Outstanding Civil Engineering Project Award

Corbalis Water Treatment Plant Stage III Expansion, Herndon, Virginia
Over the last decade, Fairfax Water has been undertaking a significant capital investment to increase its water treatment capacity to meet growing customer demands. Fairfax Water provides drinking water on a retail and wholesale basis to over 1.5 million Northern Virginians; one out of every five Virginians receiving public water. By expanding the Corbalis Water Treatment Plant (WTP), sourced by the Potomac River, from 150 million gallons per day (mgd) to 225 mgd, Fairfax Water will be able to meet future customer demands.
The Corbalis WTP produces outstanding water quality with treatment that includes coagulation, flocculation, sedimentation, settled water ozonation, dual media filtration (including granular activated carbon), free chlorine disinfection and ammonia addition to provide a combined chlorine residual in the distribution system. The expansion of the Corbalis WTP is the second expansion in capacity since the plant’s original construction in the early 1980’s. The Stage III expansion increased the plant’s capacity by 75 mgd and included several major process improvements, such as improvements to the ozone generation and diffusion system, conversion from gaseous chlorine to liquid sodium hypochlorite disinfection, installation of plate settlers for treatment of recycled plant process water, installation of an underground dedicated power feed to increase electrical reliability, and a new plant-wide computer based process control system. Prior to the development of the final design, Fairfax Water, with its consulting engineer, Camp Dresser & McKee (CDM) conducted detailed water quality and treatability evaluations. An ozone system upgrade analysis was performed to evaluate the use of ozone for primary disinfection (to meet LT2 regulations).

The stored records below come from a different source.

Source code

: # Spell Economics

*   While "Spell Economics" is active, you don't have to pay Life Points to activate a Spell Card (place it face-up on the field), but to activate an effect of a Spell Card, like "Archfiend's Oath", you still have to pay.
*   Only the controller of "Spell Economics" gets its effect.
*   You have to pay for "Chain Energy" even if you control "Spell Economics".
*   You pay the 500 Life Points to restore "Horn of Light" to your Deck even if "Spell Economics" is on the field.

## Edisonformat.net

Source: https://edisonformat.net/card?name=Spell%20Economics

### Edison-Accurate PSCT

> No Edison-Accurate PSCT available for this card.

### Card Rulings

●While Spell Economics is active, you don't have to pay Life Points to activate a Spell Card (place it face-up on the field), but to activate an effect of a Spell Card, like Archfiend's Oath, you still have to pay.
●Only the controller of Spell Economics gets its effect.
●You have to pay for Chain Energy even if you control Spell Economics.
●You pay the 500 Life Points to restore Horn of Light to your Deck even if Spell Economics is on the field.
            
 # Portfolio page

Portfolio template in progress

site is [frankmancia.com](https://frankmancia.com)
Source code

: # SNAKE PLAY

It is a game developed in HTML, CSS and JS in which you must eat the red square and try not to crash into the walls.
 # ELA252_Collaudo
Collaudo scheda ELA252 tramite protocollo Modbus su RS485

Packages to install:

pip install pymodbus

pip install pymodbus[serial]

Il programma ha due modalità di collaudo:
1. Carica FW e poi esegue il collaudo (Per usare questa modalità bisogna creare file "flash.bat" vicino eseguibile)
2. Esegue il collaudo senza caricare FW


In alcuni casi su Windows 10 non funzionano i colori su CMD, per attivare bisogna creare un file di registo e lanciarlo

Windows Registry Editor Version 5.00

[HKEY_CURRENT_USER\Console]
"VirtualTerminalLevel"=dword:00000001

This analysis included bench-scale studies under different water quality conditions to determine ozone demand and decay characteristics for settled water ozonation. This information was used to develop a new approach for optimizing the design of ozone contactors to meet EPA CT-product values for Giardia and Cryptosporidium inactivation. Computation Fluid Dynamic analysis was also performed on the existing ozone contactors, which resulted in cost-effective baffle modifications to increase ozone transfer within the contactors. The design of the Stage III facilities was developed to seamlessly integrate into the existing plant while maintaining an uninterrupted drinking water supply to Fairfax Water’s customers. A competitive construction bid in the amount of $160,079,000 resulted in a contract award to Pizzagalli Construction Company headquartered in Burlington Vermont.
Major systems included in the Stage III project included:
- Expansion of the raw water control chamber, including automated raw water flow control, chemical addition and mixing
- A new plant-wide chemical delivery systems which included using the existing centralized bulk storage with new loop piping system to feed pumps at each application point.
- A complete conversion from gaseous chlorine to bulk delivery liquid sodium hypochlorite.
- Flocculation-sedimentation basins with 75-mgd capacity, including a new ozone contractor
- Expansion of the ozone system with two additional 1,500-ppd generators and an additional 26,000 gallons of LOX storage
- Two 60-mgd raw water pumps
- Two 33-mgd finished water pumps
- A new new 75-mgd filtration building housing eight dual-media (GAC/sand) filters
- A new 14 million-gallon underground clearwell and modification to two existing clearwells to provide 28 million gallons of on-site finished water storage.
- A new recycle treatment system, which included a new plate settler system, two decant basins and detention basin.
- Two new solids dewatering belt filter presses with a new polymer feed system
- Miscellaneous renovations to existing facilities to accommodate the expanded conveyance, storage, and treatment systems at the Corbalis WTP.
- Complete replacement of the existing UNIX-based distributed architecture, process control system components.
- Expansion and upgrade of electrical power and mechanical systems.
A partnered effort between Fairfax Water, the design engineer (CDM) and the contractor (Pizzagalli Construction Company), has led to the successful operation of the largest water treatment plant in the Commonwealth of Virginia. Major facilities and capacity were delivered to Fairfax Water on schedule with a total construction cost less than 1% above the original construction contract value.